Suelen llamarlos radicales. Dice Barry Guy que los radicales son aquellos capaces de ver una alternativa, de vislumbrar vida más allá de los límites, de inventar la música a cada instante. Tocan como si su vida dependiera de ello. Escuchamos como si la nuestra dependiera de ellos. Mientras dura el hechizo, su camino es el nuestro. Dialogan y nos interpelan. No descubren América a cada instante, pero nos empujan hacia los polos, lejos del ecuador de nuestra complacencia. Expanden nuestros horizontes y cuestionan sus límites. Vislumbran y ponen el pie rincones apenas transitados. Un viaje colectivo, íntimo y personal.

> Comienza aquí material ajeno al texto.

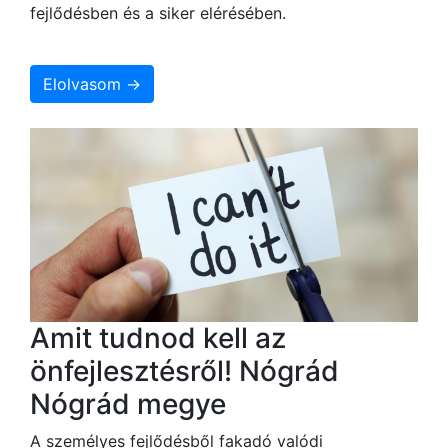
fejlődésben és a siker elérésében.
Elolvasom →
Amit tudnod kell az
önfejlesztésről! Nógrád
Nógrád megye
A személyes fejlődésből fakadó valódi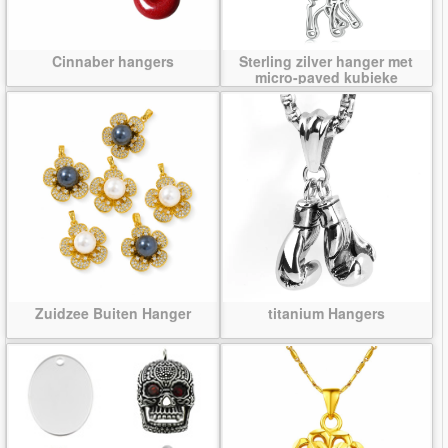
Cinnaber hangers
Sterling zilver hanger met
micro-paved kubieke
zirconia's
Zuidzee Buiten Hanger
titanium Hangers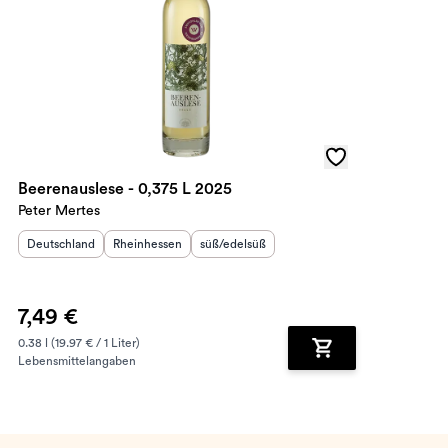
Beerenauslese - 0,375 L 2025
Peter Mertes
Herkunftsland
:
Herkunftsregion
Geschmack
:
:
Deutschland
Rheinhessen
süß/edelsüß
7,49 €
0.38 l (19.97 € / 1 Liter)
Lebensmittelangaben
renkorb hinzufügen
Zum Warenkorb hin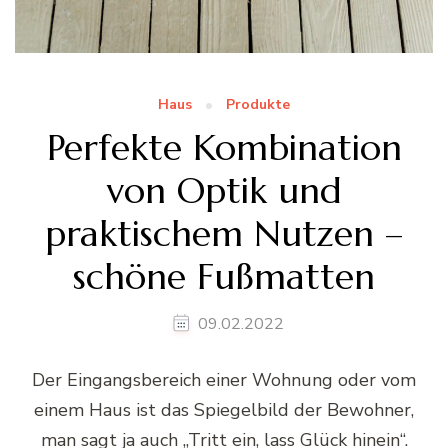
Haus
Produkte
Perfekte Kombination
von Optik und
praktischem Nutzen –
schöne Fußmatten
09.02.2022
Der Eingangsbereich einer Wohnung oder vom
einem Haus ist das Spiegelbild der Bewohner,
man sagt ja auch „Tritt ein, lass Glück hinein“.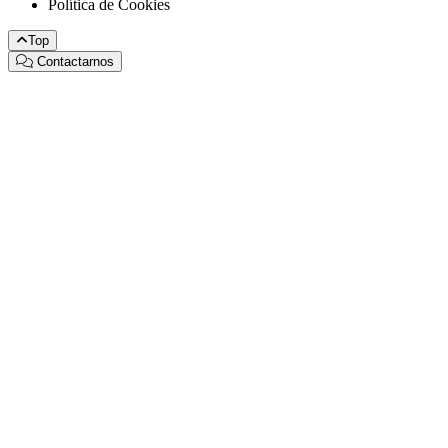
Política de Cookies
Top
Contactarnos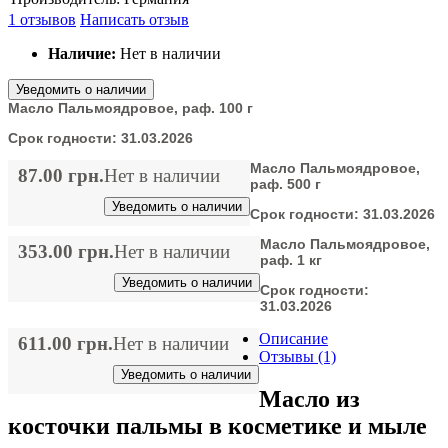
1 отзывов
Написать отзыв
Наличие:
Нет в наличии
Уведомить о наличии
Масло Пальмоядровое, раф. 100 г
Срок годности:
31.03.2026
Масло Пальмоядровое,
87.00 грн.
Нет в наличии
раф. 500 г
Уведомить о наличии
Срок годности:
31.03.2026
Масло Пальмоядровое,
353.00 грн.
Нет в наличии
раф. 1 кг
Уведомить о наличии
Срок годности:
31.03.2026
Описание
611.00 грн.
Нет в наличии
Отзывы (1)
Уведомить о наличии
Масло из
косточки пальмы в косметике и мыле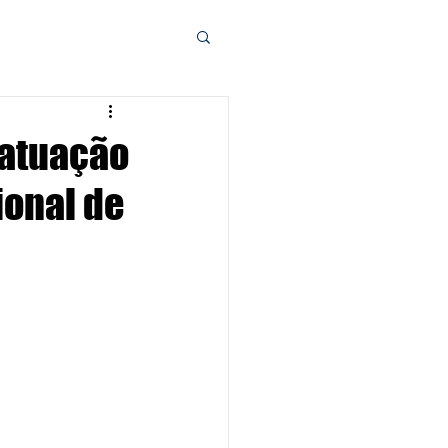
 atuação
ional de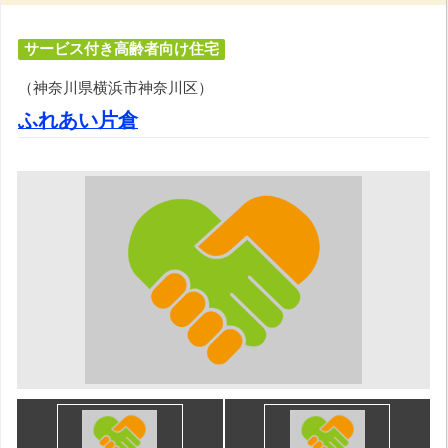
サービス付き高齢者向け住宅
（神奈川県横浜市神奈川区）
ふれあい片倉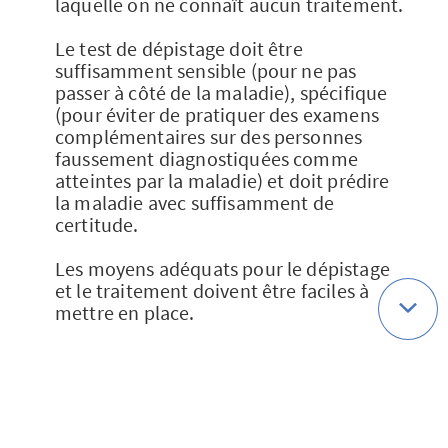
laquelle on ne connaît aucun traitement.
Le test de dépistage doit être
suffisamment sensible (pour ne pas
passer à côté de la maladie), spécifique
(pour éviter de pratiquer des examens
complémentaires sur des personnes
faussement diagnostiquées comme
atteintes par la maladie) et doit prédire
la maladie avec suffisamment de
certitude.
Les moyens adéquats pour le dépistage
et le traitement doivent être faciles à
mettre en place.
La fréquence des tests doit pouvoir être
déterminée de manière optimale. Si les
tests sont trop fréquents, le dépistage
sera inutilement coûteux. En revanche,
s'ils sont trop éloignés, la maladie peut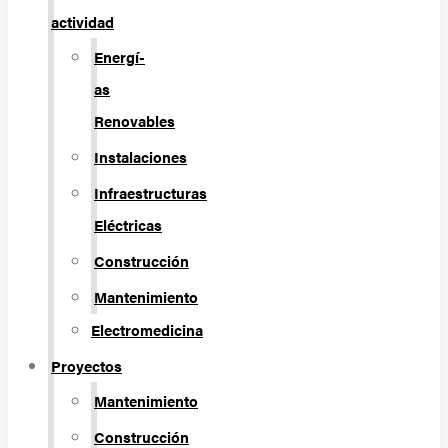
actividad
Energí­
as
Renovables
Instalaciones
Infraestructuras
Eléctricas
Construcción
Mantenimiento
Electromedicina
Proyectos
Mantenimiento
Construcción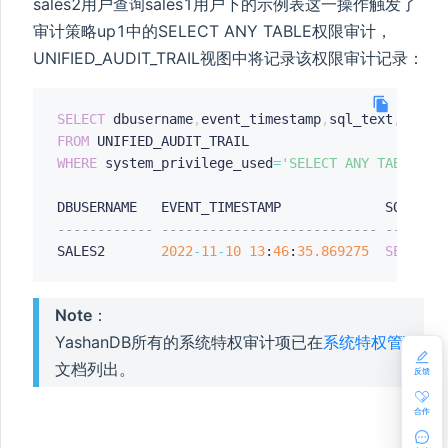
sales2用户查询sales1用户下的示例表这一操作触发了
审计策略up1中的SELECT ANY TABLE权限审计，
UNIFIED_AUDIT_TRAIL视图中将记录该权限审计记录：
SELECT
 dbusername
,
event_timestamp
,
sql_text
,
syste
FROM
WHERE
 system_privilege_used
=
'SELECT ANY TABLE'
;
------------ --------------------------- -------
SALES2       
2022
-
11
-
10
13
:
46
:
35.869275
SELECT
Note
：
YashanDB所有的系统特权审计项已在
系统特权管理
文档列出。
反馈
合作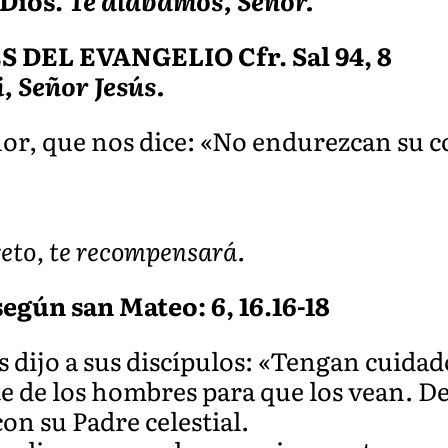
 Dios.
Te alabamos, Señor.
DEL EVANGELIO Cfr. Sal 94, 8
i, Señor Jesús.
or, que nos dice: «No endurezcan su c
reto, te recompensará.
egún san Mateo: 6, 16.16-18
 dijo a sus discípulos: «Tengan cuidad
e de los hombres para que los vean. De
n su Padre celestial.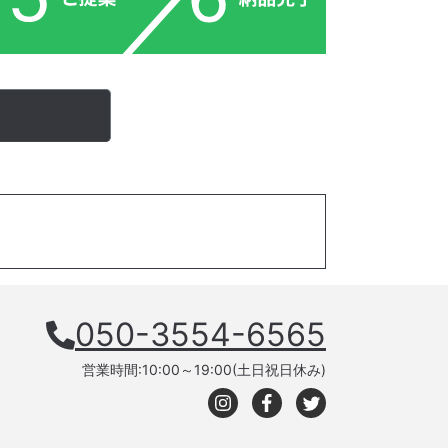
050-3554-6565
営業時間:10:00～19:00(土日祝日休み)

Mano a mano han crecido durante más de una década. Han descubierto y se han descubierto como un Duot extraordinario. Albert Cirera y Ramon Prats. Ramon Prats y Albert Cirera. Su constancia y disciplina es el cemento que mantiene en pie uno de los faros más brillantes para guiar a los que pretenden empezar a navegar las aguas salvajes de la improvisación. Frente a la tempestad de la indiferencia, la terapia de la obstinación. El premio no siempre se recoge bajo los focos ni el trofeo es la culminación. Más de una década después, siempre hay algo por lo que volver a empezar, un nuevo sendero que abrir. Lo demás es fórmula.

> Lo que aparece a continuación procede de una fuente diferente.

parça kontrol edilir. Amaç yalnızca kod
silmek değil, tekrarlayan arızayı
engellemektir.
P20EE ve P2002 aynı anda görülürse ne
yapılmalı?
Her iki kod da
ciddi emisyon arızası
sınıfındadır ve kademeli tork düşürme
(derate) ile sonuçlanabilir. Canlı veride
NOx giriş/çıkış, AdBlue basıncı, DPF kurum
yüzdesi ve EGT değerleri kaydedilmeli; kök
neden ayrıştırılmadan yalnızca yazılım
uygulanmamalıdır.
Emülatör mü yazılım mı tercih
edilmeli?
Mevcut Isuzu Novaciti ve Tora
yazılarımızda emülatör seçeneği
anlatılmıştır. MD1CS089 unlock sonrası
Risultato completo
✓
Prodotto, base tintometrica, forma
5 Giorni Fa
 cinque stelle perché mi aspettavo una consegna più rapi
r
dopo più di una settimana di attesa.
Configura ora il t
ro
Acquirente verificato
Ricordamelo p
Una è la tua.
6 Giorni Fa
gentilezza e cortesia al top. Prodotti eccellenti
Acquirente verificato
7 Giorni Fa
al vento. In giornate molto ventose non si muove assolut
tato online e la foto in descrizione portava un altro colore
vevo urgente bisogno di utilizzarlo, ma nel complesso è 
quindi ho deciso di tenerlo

Contra el ensimismamiento y aislamiento local, Cirera eligió la perspectiva global. Vio, escuchó, tocó, creció y tomó distancia en Lisboa. Inquieto y voraz, fue a cuestionarse a Copenhague. Allí se topó con un “científico del saxo”, el noruego Torben Snekkestad. Cautivado por los multifónicos de un instrumento monofónico, Snekkestad les ha dedicado tres años de estudio, tres discos y una conclusión: “llevará toda una vida explorarnos en toda su profundidad. Probablemente varias vidas”. De su investigación de los “secretos ocultos” del instrumento se deriva su ensayo sobre “Las poéticas de un paisaje multifónico”. Improvisar no fue nunca una ocurrencia. O como dijo Agustí: “Cuando improviso intento ser tan estricto como cuando toco Bach”.

Carlos Pérez Cruz

Nota: publicadas originalmente en el programa de mano del concierto celebrado en el Auditori de Barcelona el 11 de diciembre de 2019.